◆ TASKS TO COMPLETE
• a. Reproduce the part of the essay on trusting God starting at "After all, you" and ending at "to heal you.".
• b. In the essay on trusting God, why might a person who has dealt with rejection their entire life end up in a position to be rejected again? Answer in one to three sentences.

◆ EXCERPTED TEXT

+-------+

Why Is It So Hard to Trust God?

I don’t always trust God as much as I would like to. There are some areas of my life where I have more trust than others. Most of the areas where I struggle to trust God are areas I have had control over for most of my life. So if it’s something I can’t control — I don’t trust.

I know that sounds terrible, considering how long I have known Him and how much I love Him. But I also know that the process of Him undoing the sinful nature that I was born into will take a lifetime.

As long as I live, I will be learning how to renew my trust in Him. And He knows that, and I’m eternally grateful for His grace.

But here’s where it gets frustrating. We are constantly told by the church that we must trust God fully, no matter what, and our distrust might be due to a lack of faith in Him. But I don’t think it’s as simple as that.

We are constantly told that we must trust, but rarely told how. “Well, the Bible says so” — well, the Bible says a lot of things I don’t fully understand.

So I stopped waiting for someone else to explain it to me and started paying attention to my own life.

I’m going to attempt to explain what trusting God looks like. I’m not going to pretend I fully understand it. I think I have only gotten a glimpse of grasping this cosmic, esoteric, almost mystical phenomenon of trusting Someone invisible to me for most of my day.

So here it goes:

Trusting is tied to trauma — childhood, mostly.

The way you learned to trust as a child set the blueprint for how you trust everything and everyone around you, including God. If the people who were supposed to protect you let you down, your nervous system learned early that depending on someone else is dangerous. That wiring doesn’t disappear the moment you give your life to Christ. You carry it into your Christian life, into your waiting seasons, into every moment where God asks you to let go. And because you never saw God show up tangibly when you were small and scared, trusting an invincible Father can feel like the most unnatural thing in the world. Healing that trust begins with being honest about where it was first broken, and giving yourself permission to let God show you that He is different.

Trusting is tied to your previous failures.

Every time you stepped out in faith and things didn’t go the way you expected, a small voice recorded it. And that voice plays back at full volume the next time God asks you to trust Him again. Your brain saved a new program into the machine — the nervous system.

But here’s what’s important to understand: your past failures were not evidence that God failed you. They were part of the pattern that you automatically operate from. The familiar programming led you to make decisions based on your past. If you have dealt with rejection your entire life, you will subconsciously put yourself in a position to be rejected again because it feels familiar — because the machine knows its way too well and presents it as fact.

Don’t be hard on yourself.

After all, you haven’t programmed your brain to believe something new. And how could you, if you have never experienced anything different? Your brain needs evidence that it can lean on.

The good news is that, every time you failed, like any good teacher and a perfect Father, God wasn’t waiting to judge you. He was waiting to let you see and recognize the dysfunctional cycle of your behavioral pattern so He could begin to heal you.

Trusting God has nothing to do with you.

Doubt has never stopped God from moving in people’s lives. He made sure that the story of doubting Thomas was included in the Gospels.

+-------+

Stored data
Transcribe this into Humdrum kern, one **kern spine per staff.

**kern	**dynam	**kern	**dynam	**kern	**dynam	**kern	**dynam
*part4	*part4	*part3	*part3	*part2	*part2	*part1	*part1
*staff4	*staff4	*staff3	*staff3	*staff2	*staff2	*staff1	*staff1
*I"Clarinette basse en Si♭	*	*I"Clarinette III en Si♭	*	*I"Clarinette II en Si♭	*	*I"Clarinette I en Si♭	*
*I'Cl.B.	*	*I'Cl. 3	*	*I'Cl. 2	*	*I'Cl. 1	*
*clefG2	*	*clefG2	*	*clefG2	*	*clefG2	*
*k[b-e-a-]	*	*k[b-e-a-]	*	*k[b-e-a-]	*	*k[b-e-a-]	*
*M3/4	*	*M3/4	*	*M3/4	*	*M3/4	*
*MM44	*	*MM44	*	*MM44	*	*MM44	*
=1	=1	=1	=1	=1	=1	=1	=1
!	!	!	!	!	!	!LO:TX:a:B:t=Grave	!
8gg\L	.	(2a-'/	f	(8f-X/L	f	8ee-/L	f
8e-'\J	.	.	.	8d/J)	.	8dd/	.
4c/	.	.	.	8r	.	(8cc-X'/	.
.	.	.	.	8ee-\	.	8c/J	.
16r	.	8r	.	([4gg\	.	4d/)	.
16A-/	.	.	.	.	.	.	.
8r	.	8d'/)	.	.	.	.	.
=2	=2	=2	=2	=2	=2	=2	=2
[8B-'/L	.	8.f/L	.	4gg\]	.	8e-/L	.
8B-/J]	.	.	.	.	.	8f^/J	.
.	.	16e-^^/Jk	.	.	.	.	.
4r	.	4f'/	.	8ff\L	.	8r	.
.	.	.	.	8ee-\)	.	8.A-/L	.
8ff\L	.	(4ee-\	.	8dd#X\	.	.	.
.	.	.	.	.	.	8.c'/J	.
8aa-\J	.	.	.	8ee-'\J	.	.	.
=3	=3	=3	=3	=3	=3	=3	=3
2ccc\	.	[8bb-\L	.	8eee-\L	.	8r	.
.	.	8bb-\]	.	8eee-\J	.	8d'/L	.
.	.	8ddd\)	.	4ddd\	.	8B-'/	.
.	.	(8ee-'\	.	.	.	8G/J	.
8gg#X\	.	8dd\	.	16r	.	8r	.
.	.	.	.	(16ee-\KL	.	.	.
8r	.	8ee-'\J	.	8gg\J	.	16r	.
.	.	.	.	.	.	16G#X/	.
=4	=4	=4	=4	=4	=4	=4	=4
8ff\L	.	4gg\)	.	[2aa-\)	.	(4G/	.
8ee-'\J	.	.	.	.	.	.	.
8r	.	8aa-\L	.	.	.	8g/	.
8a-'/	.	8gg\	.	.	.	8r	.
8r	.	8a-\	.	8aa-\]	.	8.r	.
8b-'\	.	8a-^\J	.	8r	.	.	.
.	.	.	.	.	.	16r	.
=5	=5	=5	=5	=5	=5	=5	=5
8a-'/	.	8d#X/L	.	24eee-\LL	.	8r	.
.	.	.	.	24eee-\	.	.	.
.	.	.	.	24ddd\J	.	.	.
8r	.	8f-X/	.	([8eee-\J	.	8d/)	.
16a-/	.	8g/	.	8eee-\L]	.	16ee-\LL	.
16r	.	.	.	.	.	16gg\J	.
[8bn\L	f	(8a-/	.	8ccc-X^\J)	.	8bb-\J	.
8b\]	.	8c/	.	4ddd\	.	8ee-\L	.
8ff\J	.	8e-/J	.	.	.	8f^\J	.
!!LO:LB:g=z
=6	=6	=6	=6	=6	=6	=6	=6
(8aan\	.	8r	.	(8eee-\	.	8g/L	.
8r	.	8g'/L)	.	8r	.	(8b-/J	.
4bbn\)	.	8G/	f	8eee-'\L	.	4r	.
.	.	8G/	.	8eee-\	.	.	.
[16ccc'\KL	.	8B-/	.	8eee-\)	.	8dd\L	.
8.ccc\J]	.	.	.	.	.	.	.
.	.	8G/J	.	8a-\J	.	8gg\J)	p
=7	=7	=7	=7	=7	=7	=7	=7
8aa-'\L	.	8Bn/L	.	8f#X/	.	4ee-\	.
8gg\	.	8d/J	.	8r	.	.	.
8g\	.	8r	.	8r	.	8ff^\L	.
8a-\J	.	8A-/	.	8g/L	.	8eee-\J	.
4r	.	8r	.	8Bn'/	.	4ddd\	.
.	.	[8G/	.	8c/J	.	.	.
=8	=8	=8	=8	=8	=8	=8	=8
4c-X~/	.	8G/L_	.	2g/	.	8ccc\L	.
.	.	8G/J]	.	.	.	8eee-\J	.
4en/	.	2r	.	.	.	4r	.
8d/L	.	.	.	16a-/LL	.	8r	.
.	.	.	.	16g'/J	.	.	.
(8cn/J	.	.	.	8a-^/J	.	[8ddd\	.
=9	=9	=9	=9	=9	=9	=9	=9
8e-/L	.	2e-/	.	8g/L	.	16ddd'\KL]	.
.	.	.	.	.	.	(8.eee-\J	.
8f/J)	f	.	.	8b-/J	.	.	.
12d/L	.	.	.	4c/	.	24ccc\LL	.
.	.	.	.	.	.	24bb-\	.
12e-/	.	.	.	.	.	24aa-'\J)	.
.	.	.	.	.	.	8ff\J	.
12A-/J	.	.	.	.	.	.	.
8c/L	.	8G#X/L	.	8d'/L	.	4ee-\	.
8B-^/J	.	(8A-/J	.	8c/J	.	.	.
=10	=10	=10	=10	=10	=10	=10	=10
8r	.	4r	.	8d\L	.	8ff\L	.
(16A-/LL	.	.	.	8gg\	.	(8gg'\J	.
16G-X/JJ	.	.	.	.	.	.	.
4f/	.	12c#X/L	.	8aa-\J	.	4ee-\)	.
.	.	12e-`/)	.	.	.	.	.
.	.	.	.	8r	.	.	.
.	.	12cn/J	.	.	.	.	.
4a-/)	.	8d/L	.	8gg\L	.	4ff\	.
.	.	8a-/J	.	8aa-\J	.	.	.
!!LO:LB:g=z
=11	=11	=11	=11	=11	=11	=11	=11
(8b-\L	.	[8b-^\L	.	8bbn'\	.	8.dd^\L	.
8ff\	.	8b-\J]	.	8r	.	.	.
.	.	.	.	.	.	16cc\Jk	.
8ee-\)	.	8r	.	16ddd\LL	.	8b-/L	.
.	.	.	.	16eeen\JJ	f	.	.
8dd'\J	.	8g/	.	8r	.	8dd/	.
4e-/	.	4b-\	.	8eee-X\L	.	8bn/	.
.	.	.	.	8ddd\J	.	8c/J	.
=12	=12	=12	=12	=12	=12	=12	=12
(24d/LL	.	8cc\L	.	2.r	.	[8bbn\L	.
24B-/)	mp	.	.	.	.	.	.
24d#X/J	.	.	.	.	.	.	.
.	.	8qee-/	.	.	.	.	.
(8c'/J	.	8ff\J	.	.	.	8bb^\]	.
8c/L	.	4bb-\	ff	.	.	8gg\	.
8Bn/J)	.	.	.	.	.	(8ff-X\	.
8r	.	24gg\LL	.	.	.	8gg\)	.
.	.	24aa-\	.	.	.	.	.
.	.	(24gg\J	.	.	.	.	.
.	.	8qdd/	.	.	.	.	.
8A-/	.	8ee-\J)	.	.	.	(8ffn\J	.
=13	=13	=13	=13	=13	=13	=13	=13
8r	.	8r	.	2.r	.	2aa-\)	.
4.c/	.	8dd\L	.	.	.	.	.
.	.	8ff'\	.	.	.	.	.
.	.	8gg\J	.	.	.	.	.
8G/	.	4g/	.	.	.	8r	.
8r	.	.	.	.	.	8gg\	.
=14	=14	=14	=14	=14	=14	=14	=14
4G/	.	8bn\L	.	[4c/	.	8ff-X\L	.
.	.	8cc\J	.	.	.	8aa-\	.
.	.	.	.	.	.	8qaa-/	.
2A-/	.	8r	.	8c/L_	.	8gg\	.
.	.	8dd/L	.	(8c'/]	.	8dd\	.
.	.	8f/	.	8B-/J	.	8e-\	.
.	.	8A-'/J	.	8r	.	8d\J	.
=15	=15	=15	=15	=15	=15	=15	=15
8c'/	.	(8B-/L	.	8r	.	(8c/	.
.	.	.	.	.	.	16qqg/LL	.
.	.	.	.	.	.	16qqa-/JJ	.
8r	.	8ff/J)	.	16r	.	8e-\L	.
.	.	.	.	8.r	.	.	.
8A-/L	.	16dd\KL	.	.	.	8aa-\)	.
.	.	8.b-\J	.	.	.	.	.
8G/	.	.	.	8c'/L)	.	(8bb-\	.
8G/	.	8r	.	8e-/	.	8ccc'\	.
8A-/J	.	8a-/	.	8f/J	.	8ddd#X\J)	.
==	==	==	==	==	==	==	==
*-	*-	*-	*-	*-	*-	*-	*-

+-------+

◆ ANSWERS PER TASK
• a.
After all, you haven’t programmed your brain to believe something new. And how could you, if you have never experienced anything different? Your brain needs evidence that it can lean on.

The good news is that, every time you failed, like any good teacher and a perfect Father, God wasn’t waiting to judge you. He was waiting to let you see and recognize the dysfunctional cycle of your behavioral pattern so He could begin to heal you.

• b. Such a person subconsciously puts themselves in that position because rejection feels familiar. The programming in their nervous system knows that pattern too well and presents it as fact, so they make decisions based on their past.